Under Boucher's direction, the patrol brought the Marines back. The one Boucher carried had seven wounds from a .25 caliber Russian burp gun.
Boucher's memories of the violence of war are endless. One particularly vivid encounter was when he pulled a Korean girl, about 17, dead and face-down in the water, to shore.
He also recalls a Lieutenant Moon in the Republic of Korean (South Korean) Army who had witnessed the North Koreans killing his wife and family. Boucher said whenever they took prisoners, they gave them to Lt. Moon. "There weren't many prisoners," he explained.
Korea claimed 54,236 American lives and 103,000 wounded.There were 8,177 missing in action and 7,000 prisoners of war, 3,450 of whom returned alive while 51 percent died in prison camps.There are 389 Korean Conflict POWs that still remain unaccounted for.
"We might be a forgotten war but I'm still telling people about it," said Boucher who had nightmares about it for years, the last in 1963 when he dreamed the Chinese were coming toward him.
After his return to the States, Boucher worked for Armour Packing Company in Sioux City then later in Minnesota at Armour's South St.
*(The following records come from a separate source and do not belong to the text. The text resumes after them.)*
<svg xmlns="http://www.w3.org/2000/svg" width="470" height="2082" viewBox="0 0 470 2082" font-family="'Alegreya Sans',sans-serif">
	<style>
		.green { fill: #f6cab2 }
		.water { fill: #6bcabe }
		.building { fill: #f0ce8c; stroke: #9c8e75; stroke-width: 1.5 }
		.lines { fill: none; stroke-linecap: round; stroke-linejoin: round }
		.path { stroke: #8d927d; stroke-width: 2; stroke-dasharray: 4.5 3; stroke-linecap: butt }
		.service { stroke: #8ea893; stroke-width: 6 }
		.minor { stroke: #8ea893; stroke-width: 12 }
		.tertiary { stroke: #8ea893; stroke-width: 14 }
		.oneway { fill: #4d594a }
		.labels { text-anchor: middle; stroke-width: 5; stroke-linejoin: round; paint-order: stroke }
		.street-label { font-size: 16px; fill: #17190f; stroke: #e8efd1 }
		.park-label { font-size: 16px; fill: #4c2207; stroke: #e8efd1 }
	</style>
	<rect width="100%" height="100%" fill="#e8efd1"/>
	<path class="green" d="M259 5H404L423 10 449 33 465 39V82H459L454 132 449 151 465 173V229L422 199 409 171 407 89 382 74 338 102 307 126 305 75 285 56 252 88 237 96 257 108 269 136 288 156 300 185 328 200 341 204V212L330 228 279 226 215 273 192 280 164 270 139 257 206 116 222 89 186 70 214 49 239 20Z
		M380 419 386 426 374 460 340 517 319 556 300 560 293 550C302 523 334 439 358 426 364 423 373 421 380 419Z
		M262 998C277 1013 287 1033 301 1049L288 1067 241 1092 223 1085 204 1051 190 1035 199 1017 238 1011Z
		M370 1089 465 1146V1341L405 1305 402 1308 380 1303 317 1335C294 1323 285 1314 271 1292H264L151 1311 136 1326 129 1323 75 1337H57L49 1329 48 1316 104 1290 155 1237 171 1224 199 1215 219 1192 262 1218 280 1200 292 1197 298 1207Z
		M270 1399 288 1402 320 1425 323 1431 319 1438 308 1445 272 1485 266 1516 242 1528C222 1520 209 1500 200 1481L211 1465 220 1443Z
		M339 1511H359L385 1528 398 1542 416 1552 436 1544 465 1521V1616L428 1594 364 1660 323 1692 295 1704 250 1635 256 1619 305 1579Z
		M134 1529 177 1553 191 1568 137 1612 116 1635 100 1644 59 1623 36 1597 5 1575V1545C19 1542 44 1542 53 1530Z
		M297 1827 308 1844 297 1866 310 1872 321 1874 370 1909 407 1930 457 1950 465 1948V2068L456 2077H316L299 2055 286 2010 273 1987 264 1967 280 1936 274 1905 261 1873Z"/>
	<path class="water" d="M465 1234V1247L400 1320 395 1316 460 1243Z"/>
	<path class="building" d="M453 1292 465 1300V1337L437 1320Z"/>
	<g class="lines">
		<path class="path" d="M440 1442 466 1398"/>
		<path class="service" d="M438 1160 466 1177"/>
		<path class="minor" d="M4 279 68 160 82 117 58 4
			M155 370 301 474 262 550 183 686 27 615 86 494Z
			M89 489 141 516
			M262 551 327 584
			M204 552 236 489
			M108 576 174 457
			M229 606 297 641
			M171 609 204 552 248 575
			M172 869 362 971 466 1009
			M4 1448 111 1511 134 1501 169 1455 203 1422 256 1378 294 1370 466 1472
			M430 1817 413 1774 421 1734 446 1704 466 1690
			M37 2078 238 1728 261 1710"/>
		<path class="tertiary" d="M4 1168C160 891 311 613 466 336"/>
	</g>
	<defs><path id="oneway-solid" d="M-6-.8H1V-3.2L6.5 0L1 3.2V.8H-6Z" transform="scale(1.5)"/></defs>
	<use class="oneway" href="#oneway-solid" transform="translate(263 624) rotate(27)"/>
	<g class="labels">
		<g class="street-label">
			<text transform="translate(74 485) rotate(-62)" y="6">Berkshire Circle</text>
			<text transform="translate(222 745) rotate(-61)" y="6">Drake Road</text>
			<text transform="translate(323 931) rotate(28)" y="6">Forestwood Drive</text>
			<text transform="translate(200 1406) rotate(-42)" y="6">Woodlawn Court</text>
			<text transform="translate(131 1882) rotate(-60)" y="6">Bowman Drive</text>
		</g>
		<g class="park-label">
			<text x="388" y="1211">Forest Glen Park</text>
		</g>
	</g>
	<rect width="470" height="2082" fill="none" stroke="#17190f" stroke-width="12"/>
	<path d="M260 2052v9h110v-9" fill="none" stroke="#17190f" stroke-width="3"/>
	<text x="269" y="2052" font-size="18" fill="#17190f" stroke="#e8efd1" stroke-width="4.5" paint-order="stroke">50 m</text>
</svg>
Paul and Worthington plants.
While a lot of veterans of World War II and Vietnam have returned to those countries where they fought, some to renew old acquaintances, some to see how the country has changed, some to dig up and face old ghosts and come to terms with something deep within themselves, Boucher doubts that he'll do that.
"It wouldn't be the same Korea that I saw."